Muturi accuses SRC, Treasury of delaying recruitment of new IEBC commissioners

National Assembly Speaker Justin Muturi. FILE PHOTO | NATION MEDIA GROUP

What you need to know:

  • Treasury is yet to come up with a send-off package for the outgoing IEBC commissioners, the Speaker says.
  • He says the SRC is also yet to utter a word on the matter.
  • Mr Muturi says there is no law compelling the nine commissioners to vacate office but that they had voluntarily agreed to quit if their exit was properly facilitated.

The National Assembly Speaker Justin Muturi has accused the National Treasury and the Salaries and Remuneration Commission SRC) of delaying the recruitment of new electoral commissioners.

Mr Muturi said the Treasury was yet to come up with a send-off package for the outgoing Independent Electoral and Boundaries Commission (IEBC) commissioners.

This is despite a Joint Select Committee formed to look into ways to reform IEBC ahead of the next polls recommending that they be given such.

He also said the SRC was yet to utter a word on the matter since Parliament passed the committee's report and subsequent Bills that were developed by the joint team.

In a statement from Tehran, Iran, where he is on official duty, the speaker said the recruitment of new commissioners will only happen when there are vacancies to fill at the electoral body.

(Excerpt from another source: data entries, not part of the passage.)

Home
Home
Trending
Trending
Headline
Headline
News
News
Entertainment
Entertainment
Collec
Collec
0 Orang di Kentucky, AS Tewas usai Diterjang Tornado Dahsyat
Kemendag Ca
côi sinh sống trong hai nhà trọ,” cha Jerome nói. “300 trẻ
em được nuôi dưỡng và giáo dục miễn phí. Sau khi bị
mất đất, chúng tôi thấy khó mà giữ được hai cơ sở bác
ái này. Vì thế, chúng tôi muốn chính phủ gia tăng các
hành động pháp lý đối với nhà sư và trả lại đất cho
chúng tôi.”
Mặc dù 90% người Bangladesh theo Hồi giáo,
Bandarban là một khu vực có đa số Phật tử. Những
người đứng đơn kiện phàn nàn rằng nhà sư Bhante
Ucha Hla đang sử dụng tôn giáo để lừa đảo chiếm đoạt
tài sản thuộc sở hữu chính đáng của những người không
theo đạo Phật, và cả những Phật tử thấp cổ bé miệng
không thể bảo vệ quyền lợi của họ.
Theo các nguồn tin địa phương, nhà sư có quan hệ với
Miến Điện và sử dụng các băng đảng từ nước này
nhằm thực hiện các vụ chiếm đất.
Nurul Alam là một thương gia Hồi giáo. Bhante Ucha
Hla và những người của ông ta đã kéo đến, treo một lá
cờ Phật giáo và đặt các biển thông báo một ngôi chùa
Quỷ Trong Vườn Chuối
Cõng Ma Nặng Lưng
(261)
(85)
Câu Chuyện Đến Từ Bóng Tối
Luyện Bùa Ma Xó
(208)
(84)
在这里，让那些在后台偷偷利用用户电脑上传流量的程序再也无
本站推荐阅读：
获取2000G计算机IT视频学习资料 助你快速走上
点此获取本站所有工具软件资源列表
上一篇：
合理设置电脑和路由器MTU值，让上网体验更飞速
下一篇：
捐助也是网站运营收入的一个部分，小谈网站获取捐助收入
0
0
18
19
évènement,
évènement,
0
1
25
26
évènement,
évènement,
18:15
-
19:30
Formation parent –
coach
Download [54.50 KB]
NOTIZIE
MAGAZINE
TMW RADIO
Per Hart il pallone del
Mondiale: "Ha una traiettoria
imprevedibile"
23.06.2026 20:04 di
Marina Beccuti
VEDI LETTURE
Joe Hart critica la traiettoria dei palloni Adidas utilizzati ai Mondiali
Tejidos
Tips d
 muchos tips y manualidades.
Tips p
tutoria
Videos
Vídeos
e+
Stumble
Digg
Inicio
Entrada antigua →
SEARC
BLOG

Those opportunities will emerge once the current ones leave, he says.

GENTLEMAN'S AGREEMENT
"There needs to be a vacancy to necessitate recruitment. That requires resignation of the current occupiers of those offices, but as you will painfully realise again, there is no law requiring their exit, save for the gentleman’s agreement with the current holders that they should vacate," he said.

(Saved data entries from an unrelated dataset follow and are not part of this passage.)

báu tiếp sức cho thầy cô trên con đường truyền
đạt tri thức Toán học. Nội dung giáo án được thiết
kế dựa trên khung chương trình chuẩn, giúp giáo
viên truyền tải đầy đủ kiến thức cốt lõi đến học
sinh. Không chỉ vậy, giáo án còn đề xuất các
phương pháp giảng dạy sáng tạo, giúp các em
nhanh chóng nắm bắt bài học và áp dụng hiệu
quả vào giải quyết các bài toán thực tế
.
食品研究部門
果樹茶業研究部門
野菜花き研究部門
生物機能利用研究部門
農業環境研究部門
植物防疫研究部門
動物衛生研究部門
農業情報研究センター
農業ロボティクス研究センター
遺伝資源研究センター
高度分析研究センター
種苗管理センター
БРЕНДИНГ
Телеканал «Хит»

Mr Muturi said there was no law compelling the nine commissioners to vacate office but that they had voluntarily agreed to quit if their exit was properly facilitated.

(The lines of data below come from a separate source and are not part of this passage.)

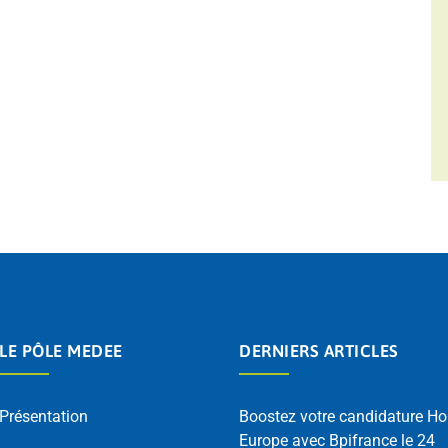
LE PÔLE MEDEE
DERNIERS ARTICLES
Présentation
Boostez votre candidature Ho
Europe avec Bpifrance le 24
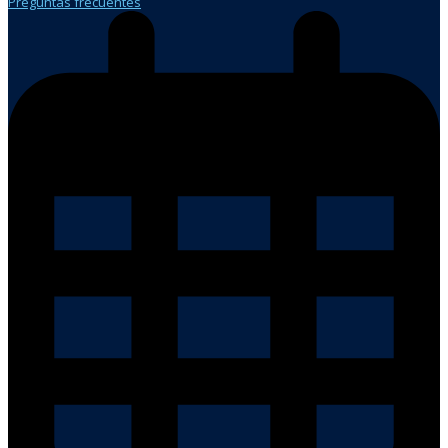
Preguntas frecuentes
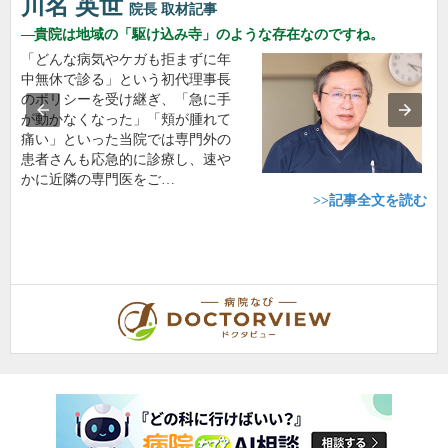
川名 英世
院長
取材記事
貴院は地域の「駆け込み寺」のような存在なのですね。
「どんな病気やケガも拒まずに年
中無休で診る」という初代理事長
のポリシーを受け継ぎ、「急に手
が動かなくなった」「頬が腫れて
痛い」といった当院では専門外の
患者さんも応急的に診療し、速や
かに近隣の専門医をご…
>>記事全文を読む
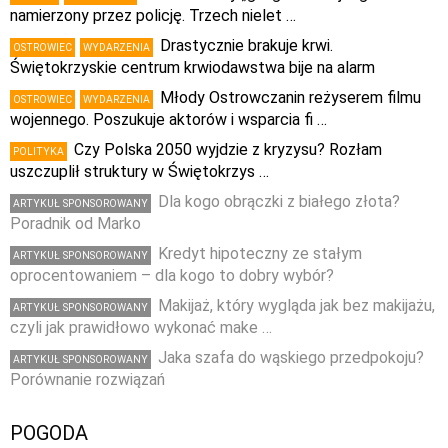
namierzony przez policję. Trzech nielet …
Drastycznie brakuje krwi.
OSTROWIEC
WYDARZENIA
Świętokrzyskie centrum krwiodawstwa bije na alarm
Młody Ostrowczanin reżyserem filmu
OSTROWIEC
WYDARZENIA
wojennego. Poszukuje aktorów i wsparcia fi …
Czy Polska 2050 wyjdzie z kryzysu? Rozłam
POLITYKA
uszczuplił struktury w Świętokrzys …
Dla kogo obrączki z białego złota?
ARTYKUŁ SPONSOROWANY
Poradnik od Marko
Kredyt hipoteczny ze stałym
ARTYKUŁ SPONSOROWANY
oprocentowaniem – dla kogo to dobry wybór?
Makijaż, który wygląda jak bez makijażu,
ARTYKUŁ SPONSOROWANY
czyli jak prawidłowo wykonać make …
Jaka szafa do wąskiego przedpokoju?
ARTYKUŁ SPONSOROWANY
Porównanie rozwiązań
POGODA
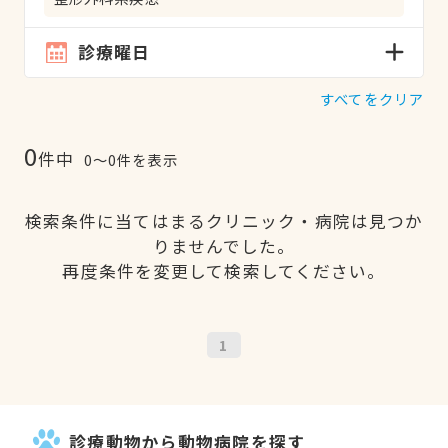
診療曜日
すべてをクリア
0
件中
0〜0件を表示
検索条件に当てはまるクリニック・病院は見つか
りませんでした。
再度条件を変更して検索してください。
1
診療動物から動物病院を探す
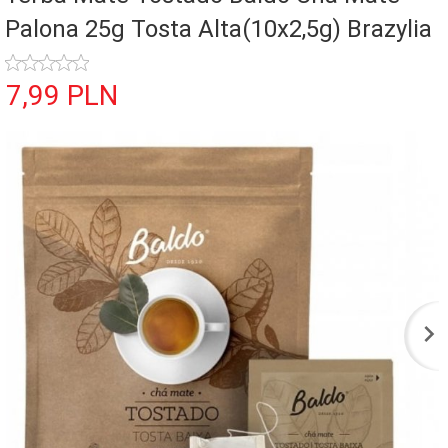
Palona 25g Tosta Alta(10x2,5g) Brazylia
7,
99
PLN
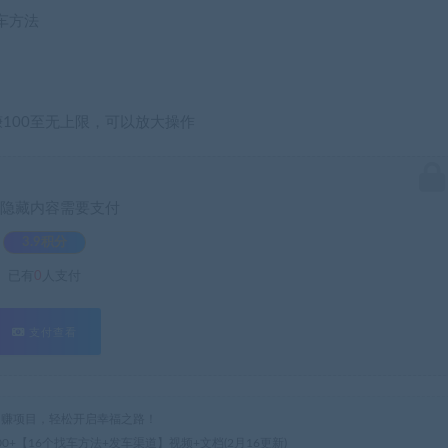
车方法
100至无上限，可以放大操作
隐藏内容需要支付
3.9积分
已有
0
人支付
支付查看
热门网赚项目，轻松开启幸福之路！
0+【16个找车方法+发车渠道】视频+文档(2月16更新)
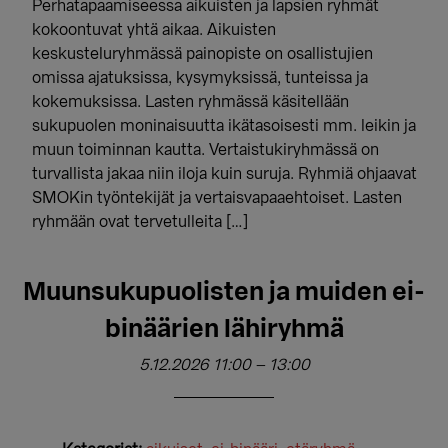
Perhatapaamiseessa aikuisten ja lapsien ryhmät
kokoontuvat yhtä aikaa. Aikuisten
keskusteluryhmässä painopiste on osallistujien
omissa ajatuksissa, kysymyksissä, tunteissa ja
kokemuksissa. Lasten ryhmässä käsitellään
sukupuolen moninaisuutta ikätasoisesti mm. leikin ja
muun toiminnan kautta. Vertaistukiryhmässä on
turvallista jakaa niin iloja kuin suruja. Ryhmiä ohjaavat
SMOKin työntekijät ja vertaisvapaaehtoiset. Lasten
ryhmään ovat tervetulleita […]
Muunsukupuolisten ja muiden ei-
binäärien lähiryhmä
5.12.2026 11:00
–
13:00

That facilitation, he says, should have been developed by the Treasury in conjunction with the SRC.

"There are no offers from National Treasury coupled with loud silence by the Salaries and Remuneration Commission (SRC) to facilitate execution of this agreement by the current occupiers to vacate office.

"By and by, the country might be losing the goodwill of this gentlemen’s agreement as time flies towards the next general elections," he said.